RDBMS Sampler
Command line utility for extracting a sample (subset of all records) from a relational database system (such as MySQL) while maintaining the referential integrity of the sample.
Description
Need e.g. 1000 rows from each of your production tables, but feel the pain of making sure to include dependent rows, their dependents and so on, ad infinitum?
Look no further. This tiny utility will take care that referential dependencies are fulfilled by recursively expanding the row sample with unfilled dependencies until the sample is referentially consistent.
Installation
Install with gem install rdbms_sampler.
Alternatively, clone the repository and install dependencies with bundle install.
Then execute with bundle exec rdbms_sampler ....
Commands
help Display global or [command] help documentation.
sample Extract a sample from the given connection
Options
--adapter NAME
ActiveRecord adapter to use
--databases NAMES
Comma-separated list of databases to sample
--username USER
Username for connection
--password PASSWORD
Password for connection
--encoding ENCODING
Encoding for connection
--host HOST
Host name or IP for connection
--socket PATH
Socket for connection
--rows NUM
Number of rows to sample per table
--skip-tables NAMES
Comma-separated list of tables (in `schema.table` form) to skip as sample roots.
Skipped tables are not sampled directly, but rows will still be included if
they are referenced via foreign keys from other sampled rows.
--full-tables NAMES
Comma-separated list of tables (in `schema.table` form) to dump in full,
ignoring --rows.

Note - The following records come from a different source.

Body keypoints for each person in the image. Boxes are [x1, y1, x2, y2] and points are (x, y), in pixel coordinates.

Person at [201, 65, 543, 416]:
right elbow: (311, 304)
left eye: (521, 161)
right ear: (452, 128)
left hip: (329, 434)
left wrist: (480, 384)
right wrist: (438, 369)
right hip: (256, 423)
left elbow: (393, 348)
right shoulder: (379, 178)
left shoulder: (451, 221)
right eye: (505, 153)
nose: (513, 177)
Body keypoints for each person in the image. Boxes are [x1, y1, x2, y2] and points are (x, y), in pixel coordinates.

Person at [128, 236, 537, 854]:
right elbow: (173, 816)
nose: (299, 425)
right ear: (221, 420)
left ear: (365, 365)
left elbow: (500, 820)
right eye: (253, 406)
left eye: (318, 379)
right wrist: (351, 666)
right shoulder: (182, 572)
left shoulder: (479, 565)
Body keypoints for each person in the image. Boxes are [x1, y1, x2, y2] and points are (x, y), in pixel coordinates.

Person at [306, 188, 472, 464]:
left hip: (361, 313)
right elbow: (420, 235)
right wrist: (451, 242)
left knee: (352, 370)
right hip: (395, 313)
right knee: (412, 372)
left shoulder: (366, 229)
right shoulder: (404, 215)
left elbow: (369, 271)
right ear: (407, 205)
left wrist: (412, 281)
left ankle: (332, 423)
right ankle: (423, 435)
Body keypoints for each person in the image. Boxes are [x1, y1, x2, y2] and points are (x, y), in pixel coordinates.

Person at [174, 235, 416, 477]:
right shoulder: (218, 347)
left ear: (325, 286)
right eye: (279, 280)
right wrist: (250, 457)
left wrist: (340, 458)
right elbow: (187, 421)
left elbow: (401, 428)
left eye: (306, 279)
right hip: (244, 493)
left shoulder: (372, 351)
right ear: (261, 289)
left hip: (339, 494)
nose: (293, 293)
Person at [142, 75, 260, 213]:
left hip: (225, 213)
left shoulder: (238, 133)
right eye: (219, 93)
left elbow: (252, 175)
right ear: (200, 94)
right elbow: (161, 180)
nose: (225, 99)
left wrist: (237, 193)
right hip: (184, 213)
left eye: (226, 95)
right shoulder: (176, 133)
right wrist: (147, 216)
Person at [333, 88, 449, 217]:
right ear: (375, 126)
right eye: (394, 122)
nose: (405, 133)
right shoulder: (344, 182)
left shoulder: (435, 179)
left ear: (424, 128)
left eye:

Useful for small config-style tables where a random sample
would miss critical rows (e.g. a `pages` table containing `login`, `customer`).
Referential integrity of rows referencing these tables is trivially satisfied.
--log PATH
Log queries to PATH
Global Options
-h, --help
Display help documentation
-v, --version
Display version information
-t, --trace
Display backtrace when an error occurs
Usage
rdbms_sampler --databases DB1,DB2 --username USER --password PASS --rows 100 > sample.sql
CAVEATS
Only single-column foreign keys are currently handled.
Additionally, due to a bug in the current implementation, if a referenced column
is named anything but id, referenced rows might get included multiple times.
You will probably need to disable foreign key check during import, since inserts in the output are not ordered with respect to referential integrity.